The carbon-silicon anode materials obtained in examples 1 to 5 and comparative example 1 were subjected to performance tests as shown in the following method, and the results are shown in table 1.

The carbon-silicon negative electrode materials obtained in examples 1 to 5 and comparative example 1 were respectively ball-milled and uniformly mixed with conductive agents acetylene black and binders (CMC sodium carboxymethylcellulose and SBR in a mass ratio of 1:1) according to a mass ratio of 8:1:1, and water was used as a solvent to prepare slurryCoating the material on copper foil, and preparing the negative pole piece by vacuum baking and rolling. The mixture was assembled in a glove box to form a CR2032 type, using a pure Li plate as a counter electrode, Celgard 2400 as a separator, EC: DMC (1:1 volume ratio, 1mol/L LiPF₆) Is an electrolyte. A constant current charge and discharge test is carried out on the button cell by adopting a LAND cell test system, the button cell is charged and discharged under the current density of 100mA/g, the charge and discharge voltage range is 0.01-1.5V, and the test results are shown in Table 1.

Table 1 charge-discharge cycle test results of carbon-silicon anode materials of examples 1 to 5 and comparative example 1

The battery volume expansion rate is expressed as a change in cell thickness.

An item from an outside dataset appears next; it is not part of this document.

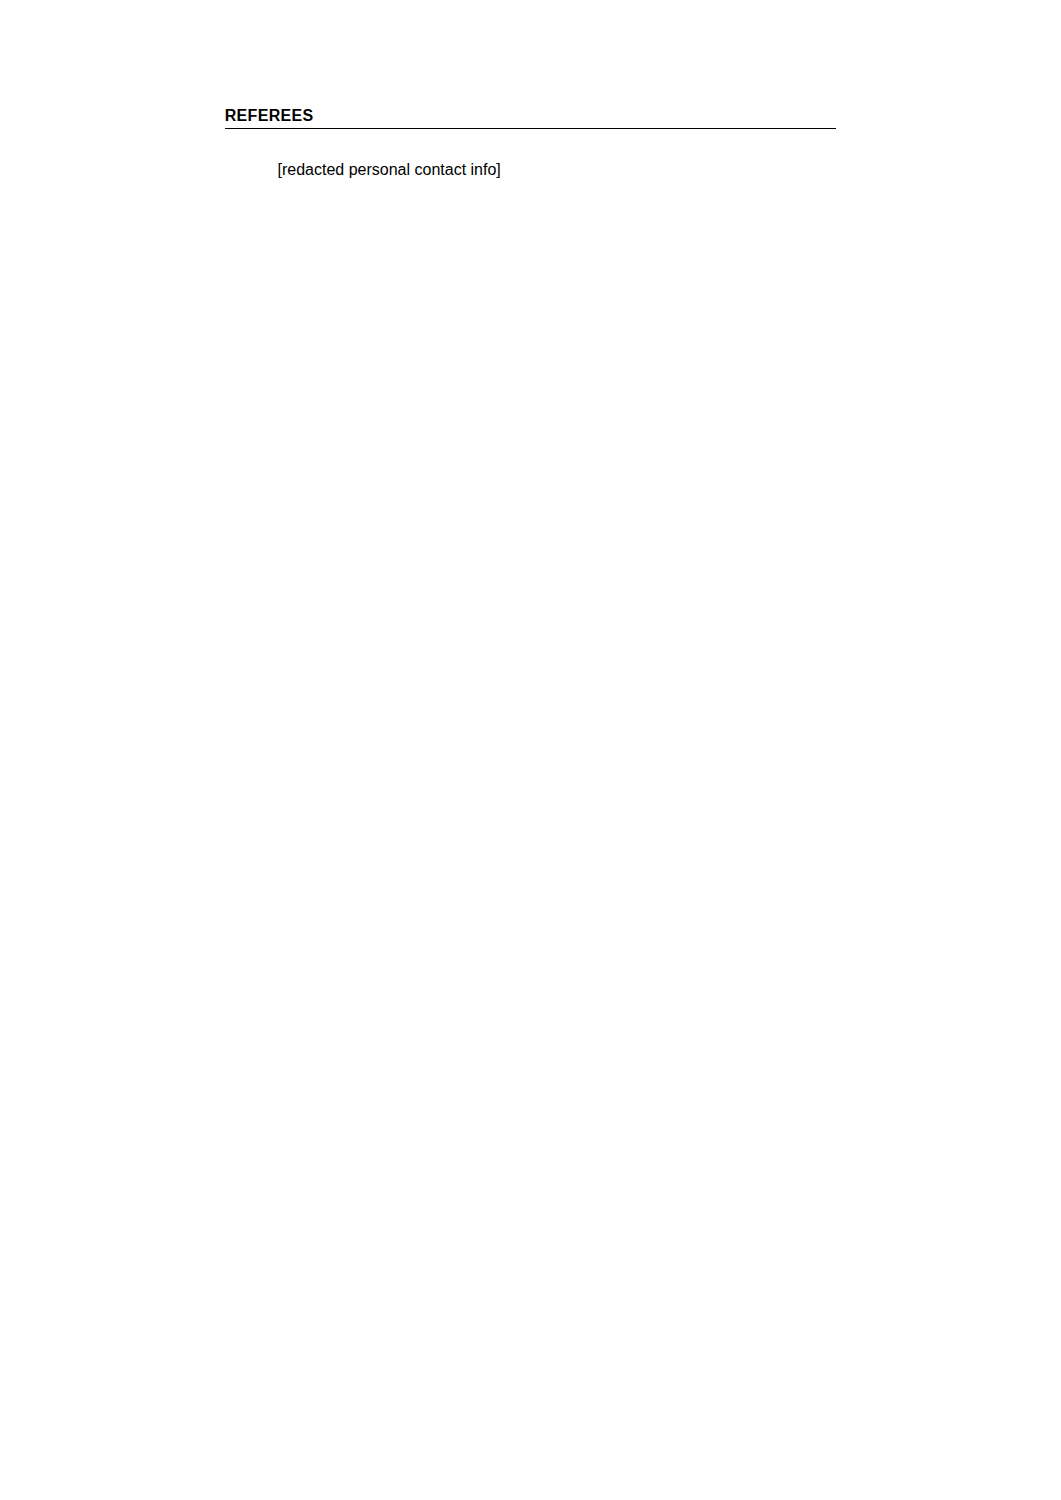Referees
[redacted personal contact info]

The above description is only for the preferred embodiment of the present invention, but the scope of the present invention is not limited thereto, and any person skilled in the art should be considered to be within the technical scope of the present invention, and the technical solutions and the inventive concepts thereof according to the present invention should be equivalent or changed within the scope of the present invention.